Clara’s eyes scour mine, rage surrounding the black pit that is her soul, as she scrambles back away from me. “Do you think you can go against me?” She tries to stand, but there’s no strength left in her legs.
This makes me smile.
“You have no magic, Clara. You gave that up, remember?” I point out, following her every movement across the room with slow precision.
Her back slams against the wall. There’s nowhere left for her to go. No corner for her to hide in, and in her wide-eyed gaze, I know she’s finally realizing it.

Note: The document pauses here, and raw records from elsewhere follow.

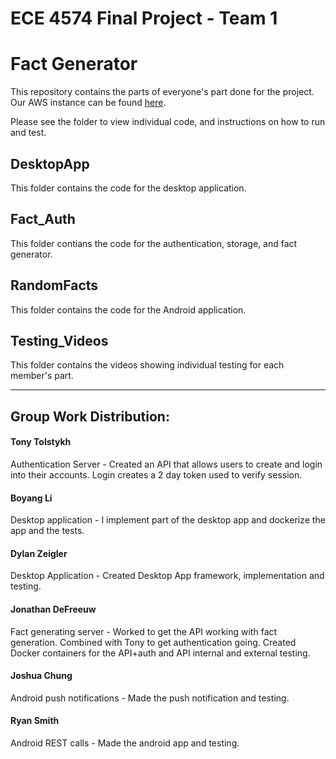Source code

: # ECE 4574 Final Project - Team 1
# Fact Generator

This repository contains the parts of everyone's part done for the project.
Our AWS instance can be found [here](http://ec2-54-191-23-45.us-west-2.compute.amazonaws.com:8000/facts/ui/).

Please see the folder to view individual code, and instructions on how to run and test.

## DesktopApp
This folder contains the code for the desktop application.

## Fact_Auth
This folder contians the code for the authentication, storage, and fact generator.

## RandomFacts
This folder contains the code for the Android application.

## Testing_Videos
This folder contains the videos showing individual testing for each member's part.

---
## Group Work Distribution:

#### Tony Tolstykh
Authentication Server - Created an API that allows users to create and login into their accounts. Login creates a 2 day token used to verify session.

#### Boyang Li
Desktop application - I implement part of the desktop app and dockerize the app and the tests.

#### Dylan Zeigler
Desktop Application - Created Desktop App framework, implementation and testing.

#### Jonathan DeFreeuw
Fact generating server - Worked to get the API working with fact generation. Combined with Tony to get authentication going. Created Docker containers for the API+auth and API internal and external testing.

#### Joshua Chung
Android push notifications - Made the push notification and testing.

#### Ryan Smith
Android REST calls - Made the android app and testing.
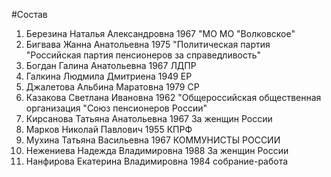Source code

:#Состав
1. Березина Наталья Александровна 1967 \"МО МО \"Волковское\"
2. Бигвава Жанна Анатольевна 1975 \"Политическая партия \"Российская партия пенсионеров за справедливость\"
3. Богдан Галина Анатольевна 1967 ЛДПР
4. Галкина Людмила Дмитриена 1949 ЕР
5. Джалетова Альбина Маратовна 1979 СР
6. Казакова Светлана Ивановна 1962 \"Общероссийская общественная организация \"Союз пенсионеров России\"
7. Кирсанова Татьяна Анатольевна 1967 За женщин России
8. Марков Николай Павлович 1955 КПРФ
9. Мухина Татьяна Васильевна 1967 КОММУНИСТЫ РОССИИ
10. Нежениева Надежда Владимировна 1988 За женщин России
11. Нанфирова Екатерина Владимировна 1984 собрание-работа
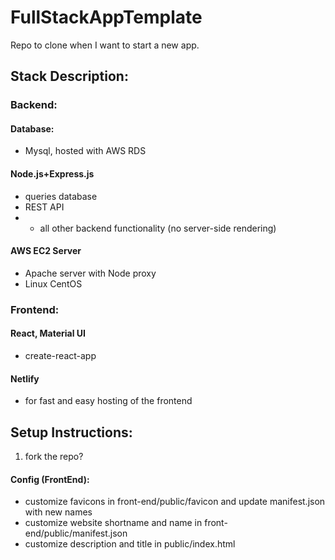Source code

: # FullStackAppTemplate
Repo to clone when I want to start a new app.

## Stack Description:

### Backend:
#### Database: 
* Mysql, hosted with AWS RDS
#### Node.js+Express.js 
* queries database
* REST API
* + all other backend functionality (no server-side rendering)
#### AWS EC2 Server
* Apache server with Node proxy
* Linux CentOS

### Frontend:
#### React, Material UI
* create-react-app
#### Netlify
* for fast and easy hosting of the frontend

## Setup Instructions:

1. fork the repo?
#### Config (FrontEnd):
  * customize favicons in front-end/public/favicon and update manifest.json with new names
  * customize website shortname and name in front-end/public/manifest.json
  * customize description and title in public/index.html
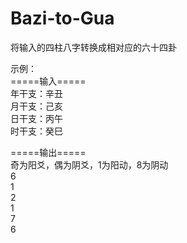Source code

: # Bazi-to-Gua
将输入的四柱八字转换成相对应的六十四卦
  
  
示例：  
=====输入=====  
年干支：辛丑  
月干支：己亥  
日干支：丙午  
时干支：癸巳  
  
=====输出=====  
奇为阳爻，偶为阴爻，1为阳动，8为阴动  
6  
1  
2  
1  
7  
6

“I’ll kill you, and everyone you love for this,” she squeezes out against my choking magic.
“I’d like to see you try.”
Her eyes widen, and then the room blackens as I tug hard on all the energy around me. Rage has taken over my senses. I want to murder her. Seeking her life force out, I tug harder, sucking the very soul from her body. I hear the gun in her hand go off.
Jonathon yells out as I remain in place, pulling, pulling, and pulling.
Emergency lighting flicks on. Elites storm the hallway outside the door. I force it shut and weave a spell strong enough to keep everyone out. The power inside of me is so full, so strong, that I don’t want to let it go. I don’t think I could stop now even if I tried.
I lift Clara off the ground with my magic. Pin her against the wall with my hand on her neck. “Is this what you wanted? For me to be a monster? For me to
murder
my own?”
Her lips tremble as she struggles to smile. “I g-got yo-your precious Gr-gramm to do it,” she forces out between small breaths. “I can g-get you t-to do it too.”
Her words trickle past me in a blur, and I squeeze as hard as I can.
“Faye!” It’s Jonathon. His voice is a terrified rasp. “You’re killing us.”
Clara’s screams claw at my ears as I tug on the last of her energy, watching her face slowly turn blue, shriveling in on itself.